*** Opening Data in this exercise ***
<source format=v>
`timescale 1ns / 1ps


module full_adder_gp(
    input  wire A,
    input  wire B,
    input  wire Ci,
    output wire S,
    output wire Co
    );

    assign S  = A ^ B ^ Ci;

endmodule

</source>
*** Closing Data in this exercise ***
*** Opening Data in this exercise ***
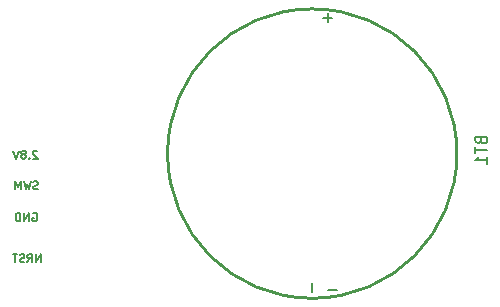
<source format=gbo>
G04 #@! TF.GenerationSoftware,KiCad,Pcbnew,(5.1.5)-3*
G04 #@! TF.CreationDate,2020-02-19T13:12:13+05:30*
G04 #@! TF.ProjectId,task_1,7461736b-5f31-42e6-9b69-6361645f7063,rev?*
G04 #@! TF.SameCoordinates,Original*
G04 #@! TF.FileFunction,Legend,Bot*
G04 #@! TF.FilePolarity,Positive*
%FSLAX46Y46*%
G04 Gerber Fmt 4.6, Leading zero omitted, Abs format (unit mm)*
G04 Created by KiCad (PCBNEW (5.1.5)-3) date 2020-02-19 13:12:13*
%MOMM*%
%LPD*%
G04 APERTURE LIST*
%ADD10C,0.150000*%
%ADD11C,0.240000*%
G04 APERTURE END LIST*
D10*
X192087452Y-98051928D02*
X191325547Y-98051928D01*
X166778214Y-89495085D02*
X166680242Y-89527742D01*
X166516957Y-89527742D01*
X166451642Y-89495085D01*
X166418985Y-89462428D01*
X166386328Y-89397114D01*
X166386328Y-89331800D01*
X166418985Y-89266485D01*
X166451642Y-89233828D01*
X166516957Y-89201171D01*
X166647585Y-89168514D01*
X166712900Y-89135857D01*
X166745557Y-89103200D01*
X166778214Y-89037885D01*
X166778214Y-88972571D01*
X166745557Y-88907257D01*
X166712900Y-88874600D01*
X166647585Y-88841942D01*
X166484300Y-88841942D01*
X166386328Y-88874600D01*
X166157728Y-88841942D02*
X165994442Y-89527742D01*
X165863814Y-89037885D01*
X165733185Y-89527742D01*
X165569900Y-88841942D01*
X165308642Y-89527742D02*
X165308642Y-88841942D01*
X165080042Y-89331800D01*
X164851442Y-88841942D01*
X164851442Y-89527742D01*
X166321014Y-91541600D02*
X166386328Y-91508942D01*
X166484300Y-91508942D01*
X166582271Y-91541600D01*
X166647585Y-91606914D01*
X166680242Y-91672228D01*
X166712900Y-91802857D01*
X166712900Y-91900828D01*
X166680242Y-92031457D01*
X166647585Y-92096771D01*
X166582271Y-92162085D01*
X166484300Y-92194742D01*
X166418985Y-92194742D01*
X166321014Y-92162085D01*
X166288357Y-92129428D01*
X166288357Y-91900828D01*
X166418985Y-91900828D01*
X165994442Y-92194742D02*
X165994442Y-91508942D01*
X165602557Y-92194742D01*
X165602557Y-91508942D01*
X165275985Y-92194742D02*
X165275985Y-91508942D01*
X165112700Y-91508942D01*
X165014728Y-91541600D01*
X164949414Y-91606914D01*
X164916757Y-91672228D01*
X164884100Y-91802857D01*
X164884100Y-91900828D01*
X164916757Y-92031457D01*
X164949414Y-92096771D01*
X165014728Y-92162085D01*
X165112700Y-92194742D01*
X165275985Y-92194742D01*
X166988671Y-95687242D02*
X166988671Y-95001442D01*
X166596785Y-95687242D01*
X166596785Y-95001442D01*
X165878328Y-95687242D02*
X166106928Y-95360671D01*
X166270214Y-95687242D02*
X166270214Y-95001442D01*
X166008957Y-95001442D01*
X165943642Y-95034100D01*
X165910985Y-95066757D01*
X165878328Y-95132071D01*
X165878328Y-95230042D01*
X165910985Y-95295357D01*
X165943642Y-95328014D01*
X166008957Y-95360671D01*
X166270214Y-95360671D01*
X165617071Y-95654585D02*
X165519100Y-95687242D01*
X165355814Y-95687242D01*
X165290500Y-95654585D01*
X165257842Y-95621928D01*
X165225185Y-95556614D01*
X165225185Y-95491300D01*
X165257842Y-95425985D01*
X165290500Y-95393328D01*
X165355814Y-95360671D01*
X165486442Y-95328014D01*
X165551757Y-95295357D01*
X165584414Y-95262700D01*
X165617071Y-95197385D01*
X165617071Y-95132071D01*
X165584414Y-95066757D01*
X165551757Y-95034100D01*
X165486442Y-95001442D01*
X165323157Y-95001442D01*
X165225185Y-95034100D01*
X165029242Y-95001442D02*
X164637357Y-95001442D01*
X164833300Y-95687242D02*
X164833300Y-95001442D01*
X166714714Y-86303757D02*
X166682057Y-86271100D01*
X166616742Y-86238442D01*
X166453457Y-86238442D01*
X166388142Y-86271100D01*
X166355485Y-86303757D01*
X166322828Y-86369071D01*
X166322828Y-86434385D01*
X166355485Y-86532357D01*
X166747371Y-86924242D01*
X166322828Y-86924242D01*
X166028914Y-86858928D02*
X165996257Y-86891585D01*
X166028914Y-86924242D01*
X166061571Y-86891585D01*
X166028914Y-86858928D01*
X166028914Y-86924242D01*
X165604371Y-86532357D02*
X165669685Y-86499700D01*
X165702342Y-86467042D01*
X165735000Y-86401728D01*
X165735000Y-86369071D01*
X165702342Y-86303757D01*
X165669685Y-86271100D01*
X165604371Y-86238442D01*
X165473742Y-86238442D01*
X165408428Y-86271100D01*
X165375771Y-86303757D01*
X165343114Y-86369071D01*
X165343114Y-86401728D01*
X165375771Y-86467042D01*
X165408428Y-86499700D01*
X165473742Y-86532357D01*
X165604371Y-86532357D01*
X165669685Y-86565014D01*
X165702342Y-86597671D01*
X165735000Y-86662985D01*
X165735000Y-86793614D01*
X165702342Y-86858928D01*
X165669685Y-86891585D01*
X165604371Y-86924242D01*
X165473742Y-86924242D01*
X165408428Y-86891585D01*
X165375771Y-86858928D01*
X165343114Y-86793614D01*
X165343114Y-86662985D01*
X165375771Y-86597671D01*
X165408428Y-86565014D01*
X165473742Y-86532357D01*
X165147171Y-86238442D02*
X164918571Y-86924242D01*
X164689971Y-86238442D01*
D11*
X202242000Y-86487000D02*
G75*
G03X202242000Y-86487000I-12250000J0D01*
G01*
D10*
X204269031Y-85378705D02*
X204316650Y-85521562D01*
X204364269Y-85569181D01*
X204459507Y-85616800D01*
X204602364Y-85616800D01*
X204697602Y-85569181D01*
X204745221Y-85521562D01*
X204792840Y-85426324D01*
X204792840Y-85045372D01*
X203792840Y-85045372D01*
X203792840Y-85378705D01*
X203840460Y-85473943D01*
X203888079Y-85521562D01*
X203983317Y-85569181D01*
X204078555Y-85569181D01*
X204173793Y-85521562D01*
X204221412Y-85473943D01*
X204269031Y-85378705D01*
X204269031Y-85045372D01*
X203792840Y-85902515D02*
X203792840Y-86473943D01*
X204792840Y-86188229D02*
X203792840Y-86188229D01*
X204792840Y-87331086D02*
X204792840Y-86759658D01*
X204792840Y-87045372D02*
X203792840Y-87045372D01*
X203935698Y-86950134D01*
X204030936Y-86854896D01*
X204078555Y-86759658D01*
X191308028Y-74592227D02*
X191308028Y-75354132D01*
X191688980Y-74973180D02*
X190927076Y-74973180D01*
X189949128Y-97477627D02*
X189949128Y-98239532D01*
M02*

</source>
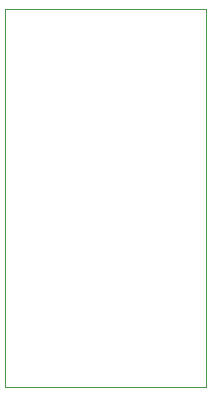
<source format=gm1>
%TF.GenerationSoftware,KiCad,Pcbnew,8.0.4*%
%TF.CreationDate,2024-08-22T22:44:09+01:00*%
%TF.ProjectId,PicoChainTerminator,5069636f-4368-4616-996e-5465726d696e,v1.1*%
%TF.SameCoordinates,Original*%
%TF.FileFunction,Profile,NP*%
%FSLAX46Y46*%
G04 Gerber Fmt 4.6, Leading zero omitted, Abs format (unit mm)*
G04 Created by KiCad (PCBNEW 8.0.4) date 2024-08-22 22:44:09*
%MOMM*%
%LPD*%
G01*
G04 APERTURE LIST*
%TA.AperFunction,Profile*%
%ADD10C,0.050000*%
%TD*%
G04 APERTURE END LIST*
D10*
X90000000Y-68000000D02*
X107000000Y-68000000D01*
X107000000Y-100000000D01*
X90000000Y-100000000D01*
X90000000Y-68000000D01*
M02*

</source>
*** Closing Data in this exercise ***
Take from the listing every line in which the word "input" appears.

    input  wire A,
    input  wire B,
    input  wire Ci,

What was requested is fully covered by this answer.